• PROBLEMS AND TASKS:
1/ Answer these questions about the blog post on Stella:
(a) How many months had the writer and Stella been together that week?
(b) Who took turns with the writer mounting Stella from both sides?
(c) Where did the writer tie Stella before continuing the under-saddle work alone?
2/ Can you repeat the blog post on Stella between "Saturday, May 30, 2020" and "relationship, and training.", inclusive, word for word?
3/ Does the blog post on Stella agree with each statement below? Answer yes or no and quote the deciding words.
(a) The post is dated Saturday, May 30, 2020.
(b) Brian came back for more sessions after the first two.
(c) Stella was already a sleek, muscled mare when the writer got her.

• DOCUMENT EXCERPT:
━━━━━━━━━━━━━━━━━━━━━━━━━━━━━━

To ride dressage is to dance with your horse, equal partners in the delicate and sometimes difficult work of creating harmony and beauty.

Saturday, May 30, 2020

Five months in

This week Stella and I 'celebrated' five months together. She's gone from a scruffy, scrawny youngster to a sleek, muscled mare in that time. Along with her physical development has come great strides in trust, relationship, and training.

My past methods of starting youngsters have been off the table with Stella, so I'm feeling my way slowly and carefully. I have been doing things with her that I never would have considered before, but hey, they seem to be working!

After two sessions of Brian and I each mounting Stella from both sides while the other held her, and leading Brian around a bit just once, I was eager to continue her under-saddle work. But Brian hasn't made himself available again, so what to do? One evening I decided to proceed by myself. After she'd had pasture turn-out and a good romp (like the episodes below, for instance),

I tied her up in her stall which I considered the safest set-up; tall, solid walls on two sides and a solid post above to tie to.

━━━━━━━━━━━━━━━━━━━━━━━━━━━━━━

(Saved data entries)
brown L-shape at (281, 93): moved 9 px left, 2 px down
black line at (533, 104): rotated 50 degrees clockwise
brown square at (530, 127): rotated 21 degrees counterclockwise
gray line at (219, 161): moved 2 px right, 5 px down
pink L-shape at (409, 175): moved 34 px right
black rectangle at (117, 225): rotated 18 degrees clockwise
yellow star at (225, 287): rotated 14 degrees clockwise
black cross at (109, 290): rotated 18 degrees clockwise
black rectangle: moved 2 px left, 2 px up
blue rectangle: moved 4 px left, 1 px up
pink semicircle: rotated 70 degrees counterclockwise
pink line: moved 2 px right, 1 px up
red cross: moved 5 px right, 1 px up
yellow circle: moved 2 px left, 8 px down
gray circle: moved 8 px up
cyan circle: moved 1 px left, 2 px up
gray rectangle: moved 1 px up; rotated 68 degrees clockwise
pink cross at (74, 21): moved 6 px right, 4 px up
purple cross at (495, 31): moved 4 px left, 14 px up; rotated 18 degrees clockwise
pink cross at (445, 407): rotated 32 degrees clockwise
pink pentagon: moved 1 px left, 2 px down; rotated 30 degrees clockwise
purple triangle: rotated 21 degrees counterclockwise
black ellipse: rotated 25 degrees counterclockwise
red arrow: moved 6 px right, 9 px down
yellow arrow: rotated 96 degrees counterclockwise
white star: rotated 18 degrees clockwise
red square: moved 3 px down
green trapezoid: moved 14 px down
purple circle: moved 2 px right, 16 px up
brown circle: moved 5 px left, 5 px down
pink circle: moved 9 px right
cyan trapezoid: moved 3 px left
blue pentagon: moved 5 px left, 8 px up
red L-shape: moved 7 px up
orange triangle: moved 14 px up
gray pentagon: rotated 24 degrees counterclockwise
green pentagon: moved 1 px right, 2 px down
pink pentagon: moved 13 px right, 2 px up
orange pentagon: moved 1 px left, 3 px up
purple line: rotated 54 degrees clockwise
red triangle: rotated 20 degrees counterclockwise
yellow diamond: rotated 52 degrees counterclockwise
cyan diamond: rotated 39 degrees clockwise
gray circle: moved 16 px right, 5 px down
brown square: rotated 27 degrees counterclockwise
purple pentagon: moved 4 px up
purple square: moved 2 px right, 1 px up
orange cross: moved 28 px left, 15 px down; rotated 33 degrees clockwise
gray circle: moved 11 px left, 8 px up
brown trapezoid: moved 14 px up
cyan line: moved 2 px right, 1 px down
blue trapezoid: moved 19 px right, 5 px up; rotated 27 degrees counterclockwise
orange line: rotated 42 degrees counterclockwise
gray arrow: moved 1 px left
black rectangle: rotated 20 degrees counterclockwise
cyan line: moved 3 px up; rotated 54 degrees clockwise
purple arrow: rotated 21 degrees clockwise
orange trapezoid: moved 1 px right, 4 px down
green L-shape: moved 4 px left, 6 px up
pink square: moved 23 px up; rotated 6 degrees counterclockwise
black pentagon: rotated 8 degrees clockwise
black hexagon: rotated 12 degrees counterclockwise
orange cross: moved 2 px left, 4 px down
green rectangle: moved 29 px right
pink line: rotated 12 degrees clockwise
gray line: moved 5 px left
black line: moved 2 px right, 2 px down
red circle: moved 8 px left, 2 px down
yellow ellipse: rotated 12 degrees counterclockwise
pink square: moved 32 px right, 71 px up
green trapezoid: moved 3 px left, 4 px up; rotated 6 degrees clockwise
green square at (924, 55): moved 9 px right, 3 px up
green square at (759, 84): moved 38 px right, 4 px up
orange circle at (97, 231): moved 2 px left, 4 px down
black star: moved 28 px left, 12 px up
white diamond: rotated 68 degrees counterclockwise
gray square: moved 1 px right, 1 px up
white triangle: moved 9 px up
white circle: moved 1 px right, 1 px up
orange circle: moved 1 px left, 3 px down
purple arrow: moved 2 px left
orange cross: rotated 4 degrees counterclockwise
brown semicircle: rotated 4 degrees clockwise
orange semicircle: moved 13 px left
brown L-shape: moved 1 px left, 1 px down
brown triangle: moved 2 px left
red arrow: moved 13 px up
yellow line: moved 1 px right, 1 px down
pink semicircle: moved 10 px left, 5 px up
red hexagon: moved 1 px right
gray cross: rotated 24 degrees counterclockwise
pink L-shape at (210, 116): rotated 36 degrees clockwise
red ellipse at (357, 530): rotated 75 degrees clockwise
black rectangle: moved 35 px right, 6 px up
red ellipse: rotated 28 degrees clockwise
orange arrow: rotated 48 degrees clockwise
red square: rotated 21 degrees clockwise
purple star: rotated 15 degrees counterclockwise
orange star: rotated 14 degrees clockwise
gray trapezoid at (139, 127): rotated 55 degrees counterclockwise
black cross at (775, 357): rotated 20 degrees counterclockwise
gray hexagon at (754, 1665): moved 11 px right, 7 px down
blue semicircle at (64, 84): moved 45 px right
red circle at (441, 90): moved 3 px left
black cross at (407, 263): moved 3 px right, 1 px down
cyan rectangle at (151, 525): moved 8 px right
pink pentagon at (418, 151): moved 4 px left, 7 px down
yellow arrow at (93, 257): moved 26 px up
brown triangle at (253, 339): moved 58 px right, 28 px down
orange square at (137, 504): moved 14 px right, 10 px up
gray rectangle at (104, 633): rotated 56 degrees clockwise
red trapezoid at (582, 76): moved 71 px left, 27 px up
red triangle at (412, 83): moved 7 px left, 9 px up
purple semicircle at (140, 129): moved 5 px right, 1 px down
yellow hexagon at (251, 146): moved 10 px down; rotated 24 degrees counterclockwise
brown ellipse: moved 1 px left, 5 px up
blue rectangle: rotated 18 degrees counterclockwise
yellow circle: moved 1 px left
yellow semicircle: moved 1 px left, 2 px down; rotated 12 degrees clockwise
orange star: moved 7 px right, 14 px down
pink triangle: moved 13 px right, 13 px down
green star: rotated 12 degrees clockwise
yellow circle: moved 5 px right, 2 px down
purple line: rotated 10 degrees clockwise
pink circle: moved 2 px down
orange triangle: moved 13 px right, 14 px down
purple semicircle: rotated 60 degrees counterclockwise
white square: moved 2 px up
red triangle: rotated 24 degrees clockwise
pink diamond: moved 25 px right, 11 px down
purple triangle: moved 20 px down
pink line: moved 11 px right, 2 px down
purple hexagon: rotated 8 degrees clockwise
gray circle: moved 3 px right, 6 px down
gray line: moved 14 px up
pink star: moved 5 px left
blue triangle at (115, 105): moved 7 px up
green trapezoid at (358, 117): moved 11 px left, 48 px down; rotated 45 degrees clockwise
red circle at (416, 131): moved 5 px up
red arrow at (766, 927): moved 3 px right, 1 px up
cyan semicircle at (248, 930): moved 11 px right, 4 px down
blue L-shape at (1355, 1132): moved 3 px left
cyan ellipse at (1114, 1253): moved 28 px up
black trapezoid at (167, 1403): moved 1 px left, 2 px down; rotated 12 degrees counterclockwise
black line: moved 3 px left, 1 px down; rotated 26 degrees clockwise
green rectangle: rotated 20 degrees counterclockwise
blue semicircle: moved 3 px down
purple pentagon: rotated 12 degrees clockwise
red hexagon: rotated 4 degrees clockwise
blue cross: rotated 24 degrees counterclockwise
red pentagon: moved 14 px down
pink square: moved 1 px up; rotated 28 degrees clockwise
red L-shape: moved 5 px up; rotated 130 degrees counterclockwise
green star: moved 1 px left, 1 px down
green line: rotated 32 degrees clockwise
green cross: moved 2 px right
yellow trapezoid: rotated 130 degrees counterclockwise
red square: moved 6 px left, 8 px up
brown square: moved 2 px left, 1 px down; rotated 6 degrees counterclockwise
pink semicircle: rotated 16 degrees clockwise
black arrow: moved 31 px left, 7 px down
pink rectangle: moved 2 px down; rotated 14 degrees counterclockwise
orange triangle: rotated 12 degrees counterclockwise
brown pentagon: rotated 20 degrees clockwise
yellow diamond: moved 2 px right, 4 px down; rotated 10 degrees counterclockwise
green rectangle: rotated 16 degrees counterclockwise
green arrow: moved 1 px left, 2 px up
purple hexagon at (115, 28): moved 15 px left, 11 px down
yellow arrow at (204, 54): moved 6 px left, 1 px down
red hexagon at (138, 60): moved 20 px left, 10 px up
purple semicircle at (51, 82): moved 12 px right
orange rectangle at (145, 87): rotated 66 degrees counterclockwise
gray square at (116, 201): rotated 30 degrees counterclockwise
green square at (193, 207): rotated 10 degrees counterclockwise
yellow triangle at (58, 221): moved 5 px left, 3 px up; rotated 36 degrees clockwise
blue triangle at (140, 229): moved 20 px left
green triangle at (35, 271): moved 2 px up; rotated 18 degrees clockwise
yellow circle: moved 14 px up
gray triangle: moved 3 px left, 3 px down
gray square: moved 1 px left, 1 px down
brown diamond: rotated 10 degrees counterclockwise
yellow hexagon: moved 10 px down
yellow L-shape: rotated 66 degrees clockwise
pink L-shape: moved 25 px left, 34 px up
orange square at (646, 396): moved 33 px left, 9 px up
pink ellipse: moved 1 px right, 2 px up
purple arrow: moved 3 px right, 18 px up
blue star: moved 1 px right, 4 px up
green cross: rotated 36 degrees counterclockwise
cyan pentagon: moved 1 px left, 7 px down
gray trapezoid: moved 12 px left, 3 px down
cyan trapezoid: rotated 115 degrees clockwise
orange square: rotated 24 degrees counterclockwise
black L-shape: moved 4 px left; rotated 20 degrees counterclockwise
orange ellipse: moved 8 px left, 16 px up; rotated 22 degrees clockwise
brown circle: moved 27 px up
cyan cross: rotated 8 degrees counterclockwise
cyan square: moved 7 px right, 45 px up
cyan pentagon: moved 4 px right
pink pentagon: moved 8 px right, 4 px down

━━━━━━━━━━━━━━━━━━━━━━━━━━━━━━

• THE REPLIES:
1/
(a) Five months.
(b) Brian.
(c) In her stall.

2/
Saturday, May 30, 2020

Five months in

This week Stella and I 'celebrated' five months together. She's gone from a scruffy, scrawny youngster to a sleek, muscled mare in that time. Along with her physical development has come great strides in trust, relationship, and training.

3/
(a) Yes: "Saturday, May 30, 2020"
(b) No: "But Brian hasn't made himself available again"
(c) No: "She's gone from a scruffy, scrawny youngster to a sleek, muscled mare in that time."